19 января. Пока я вынужден ходить на фабрику, я не смогу ничего написать. Я думаю, неспособность работать, которую я сейчас ощущаю, того же рода, какую я чувствовал во время службы в «Дженерали» [98] . Непосредственная близость жизни, поглощенной добыванием заработка — хотя внутренне я, насколько возможно, безучастен, — застилает мне кругозор, словно я нахожусь в овраге, к тому же с опущенной головой. Например, сегодня в газете опубликовано высказывание компетентных шведских кругов о том, что, несмотря на угрозы Тройственного согласия, нейтралитет непременно должен быть сохранен. В заключение сказано: «Члены Тройственного согласия обломают себе в Стокгольме зубы». Сегодня я воспринимаю это почти совсем так, как сказано. Три дня назад я бы всем существом своим чувствовал, что говорит какой-то стокгольмский призрак, что «угрозы Тройственного согласия», «нейтралитет», «компетентные шведские круги» — все это не что иное, как сработанные по определенной схеме воздушные сооружения, которыми можно любоваться мысленно, но никогда нельзя ощупать руками.

98

Страховое общество Assicurazioni Generali, где Кафка впервые начал работать (октябрь 1907).
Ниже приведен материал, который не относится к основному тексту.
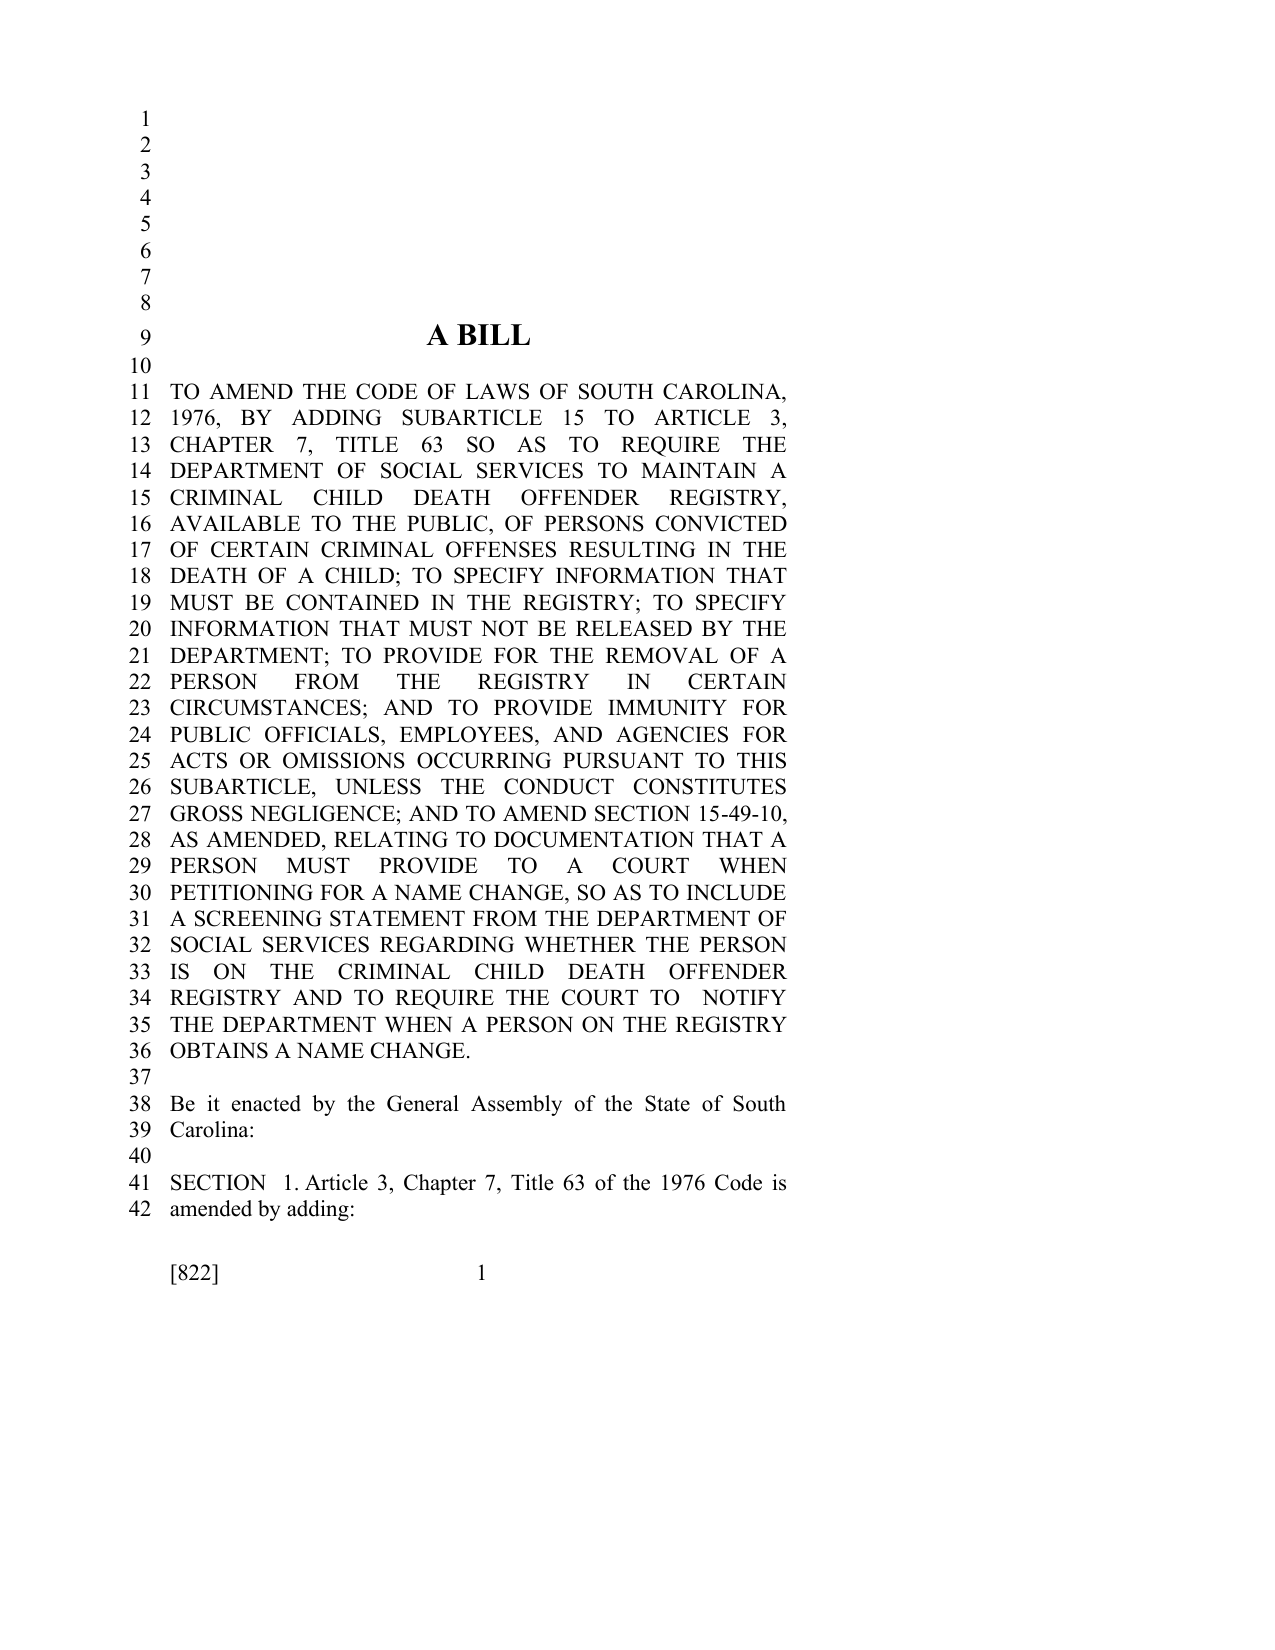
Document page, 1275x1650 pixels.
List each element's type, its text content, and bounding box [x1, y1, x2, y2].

Я договорился с двумя друзьями о загородной прогулке в воскресенье, но совершенно неожиданно проспал время встречи. Мои друзья, знавшие мою всегдашнюю пунктуальность, очень удивились, подошли к дому, где я жил, немного постояли около него, затем поднялись по лестнице и постучали в дверь. Я очень испугался, вскочил с постели и, ни на что не обращая внимания, постарался как можно скорее собраться. Когда я затем, полностью одетый как полагается, вышел из дверей, мои друзья с явным испугом отпрянули от меня. «Что у тебя на затылке?» — воскликнули они. Еще только проснувшись, я почувствовал, что мне что-то мешает отклонять голову назад, и теперь попытался рукой нащупать помеху. В ту минуту, когда я ухватился за рукоятку меча позади моей головы, друзья, уже пришедшие немного в себя, закричали: «Осторожнее, не поранься!» Друзья приблизились ко мне, осмотрели меня, повели в комнату и перед зеркалом шкафа раздели до пояса. В мою спину был воткнут по самую рукоятку большой старый рыцарский меч с крестообразным эфесом, но воткнут так, что клинок прошел невероятно точно между кожей и плотью, ничего не повредив. Не было раны и на шее, на месте удара мечом; друзья уверяли, что оставленная клинком щелка совершенно не кровоточила и была сухой. Да и теперь, когда друзья, взобравшись на кресло, медленно, миллиметр за миллиметром, стали вытаскивать меч, кровь не выступила, а дыра на шее закрылась до едва заметной щелки. «Вот тебе твой меч», — со смехом сказали друзья и протянули мне его. Я взвесил его в руках, это было дорогое оружие, оно вполне могло принадлежать крестоносцам. Кто потерпит, чтобы в его снах шатались старые рыцари, безответственно размахивали своими мечами, втыкали их в невинных спящих и лишь потому не наносили тяжелых ран, что их оружие вначале, наверное, соскальзывает с живого тела, и потому, что верные друзья стоят за дверью и стучат, готовые прийти на помощь.